**What the task requires**
Copy out all of the data below with no alterations.

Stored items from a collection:
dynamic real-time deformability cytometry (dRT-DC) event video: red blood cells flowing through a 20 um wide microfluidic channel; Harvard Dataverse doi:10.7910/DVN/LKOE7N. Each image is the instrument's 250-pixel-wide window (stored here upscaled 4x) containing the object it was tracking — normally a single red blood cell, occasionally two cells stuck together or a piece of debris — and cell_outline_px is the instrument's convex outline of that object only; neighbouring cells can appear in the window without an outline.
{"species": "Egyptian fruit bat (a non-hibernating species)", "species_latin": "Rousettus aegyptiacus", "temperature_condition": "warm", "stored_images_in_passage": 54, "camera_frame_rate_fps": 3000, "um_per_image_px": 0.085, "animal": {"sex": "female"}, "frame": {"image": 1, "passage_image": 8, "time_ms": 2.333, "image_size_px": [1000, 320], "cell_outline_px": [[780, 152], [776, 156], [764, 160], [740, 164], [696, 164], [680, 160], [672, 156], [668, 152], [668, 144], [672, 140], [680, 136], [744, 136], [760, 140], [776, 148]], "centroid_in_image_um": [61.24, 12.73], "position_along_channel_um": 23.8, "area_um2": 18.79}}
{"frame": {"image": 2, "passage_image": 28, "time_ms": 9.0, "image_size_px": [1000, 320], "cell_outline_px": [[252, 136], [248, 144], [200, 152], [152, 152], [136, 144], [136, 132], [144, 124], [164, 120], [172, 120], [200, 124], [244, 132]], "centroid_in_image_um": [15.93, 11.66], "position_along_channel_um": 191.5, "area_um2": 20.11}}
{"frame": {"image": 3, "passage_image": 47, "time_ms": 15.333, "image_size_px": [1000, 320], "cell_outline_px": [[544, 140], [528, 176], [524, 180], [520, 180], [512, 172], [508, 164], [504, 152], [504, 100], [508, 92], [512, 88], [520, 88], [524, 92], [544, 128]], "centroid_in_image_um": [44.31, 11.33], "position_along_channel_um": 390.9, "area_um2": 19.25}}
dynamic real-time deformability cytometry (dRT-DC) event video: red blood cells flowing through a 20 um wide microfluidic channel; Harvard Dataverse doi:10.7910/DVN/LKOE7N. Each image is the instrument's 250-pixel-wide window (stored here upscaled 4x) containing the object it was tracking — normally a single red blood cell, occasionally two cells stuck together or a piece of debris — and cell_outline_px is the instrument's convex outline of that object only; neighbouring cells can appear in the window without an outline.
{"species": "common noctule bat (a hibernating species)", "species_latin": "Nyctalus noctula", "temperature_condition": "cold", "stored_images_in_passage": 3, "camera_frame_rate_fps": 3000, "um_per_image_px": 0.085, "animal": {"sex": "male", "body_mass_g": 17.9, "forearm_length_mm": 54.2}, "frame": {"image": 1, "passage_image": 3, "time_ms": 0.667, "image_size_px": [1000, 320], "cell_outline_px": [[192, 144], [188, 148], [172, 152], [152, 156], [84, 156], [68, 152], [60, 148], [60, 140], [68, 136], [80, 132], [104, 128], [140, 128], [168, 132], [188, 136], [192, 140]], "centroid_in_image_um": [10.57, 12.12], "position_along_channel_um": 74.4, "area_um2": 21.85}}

**Response**
dynamic real-time deformability cytometry (dRT-DC) event video: red blood cells flowing through a 20 um wide microfluidic channel; Harvard Dataverse doi:10.7910/DVN/LKOE7N. Each image is the instrument's 250-pixel-wide window (stored here upscaled 4x) containing the object it was tracking — normally a single red blood cell, occasionally two cells stuck together or a piece of debris — and cell_outline_px is the instrument's convex outline of that object only; neighbouring cells can appear in the window without an outline.
{"species": "Egyptian fruit bat (a non-hibernating species)", "species_latin": "Rousettus aegyptiacus", "temperature_condition": "warm", "stored_images_in_passage": 54, "camera_frame_rate_fps": 3000, "um_per_image_px": 0.085, "animal": {"sex": "female"}, "frame": {"image": 1, "passage_image": 8, "time_ms": 2.333, "image_size_px": [1000, 320], "cell_outline_px": [[780, 152], [776, 156], [764, 160], [740, 164], [696, 164], [680, 160], [672, 156], [668, 152], [668, 144], [672, 140], [680, 136], [744, 136], [760, 140], [776, 148]], "centroid_in_image_um": [61.24, 12.73], "position_along_channel_um": 23.8, "area_um2": 18.79}}
{"frame": {"image": 2, "passage_image": 28, "time_ms": 9.0, "image_size_px": [1000, 320], "cell_outline_px": [[252, 136], [248, 144], [200, 152], [152, 152], [136, 144], [136, 132], [144, 124], [164, 120], [172, 120], [200, 124], [244, 132]], "centroid_in_image_um": [15.93, 11.66], "position_along_channel_um": 191.5, "area_um2": 20.11}}
{"frame": {"image": 3, "passage_image": 47, "time_ms": 15.333, "image_size_px": [1000, 320], "cell_outline_px": [[544, 140], [528, 176], [524, 180], [520, 180], [512, 172], [508, 164], [504, 152], [504, 100], [508, 92], [512, 88], [520, 88], [524, 92], [544, 128]], "centroid_in_image_um": [44.31, 11.33], "position_along_channel_um": 390.9, "area_um2": 19.25}}
dynamic real-time deformability cytometry (dRT-DC) event video: red blood cells flowing through a 20 um wide microfluidic channel; Harvard Dataverse doi:10.7910/DVN/LKOE7N. Each image is the instrument's 250-pixel-wide window (stored here upscaled 4x) containing the object it was tracking — normally a single red blood cell, occasionally two cells stuck together or a piece of debris — and cell_outline_px is the instrument's convex outline of that object only; neighbouring cells can appear in the window without an outline.
{"species": "common noctule bat (a hibernating species)", "species_latin": "Nyctalus noctula", "temperature_condition": "cold", "stored_images_in_passage": 3, "camera_frame_rate_fps": 3000, "um_per_image_px": 0.085, "animal": {"sex": "male", "body_mass_g": 17.9, "forearm_length_mm": 54.2}, "frame": {"image": 1, "passage_image": 3, "time_ms": 0.667, "image_size_px": [1000, 320], "cell_outline_px": [[192, 144], [188, 148], [172, 152], [152, 156], [84, 156], [68, 152], [60, 148], [60, 140], [68, 136], [80, 132], [104, 128], [140, 128], [168, 132], [188, 136], [192, 140]], "centroid_in_image_um": [10.57, 12.12], "position_along_channel_um": 74.4, "area_um2": 21.85}}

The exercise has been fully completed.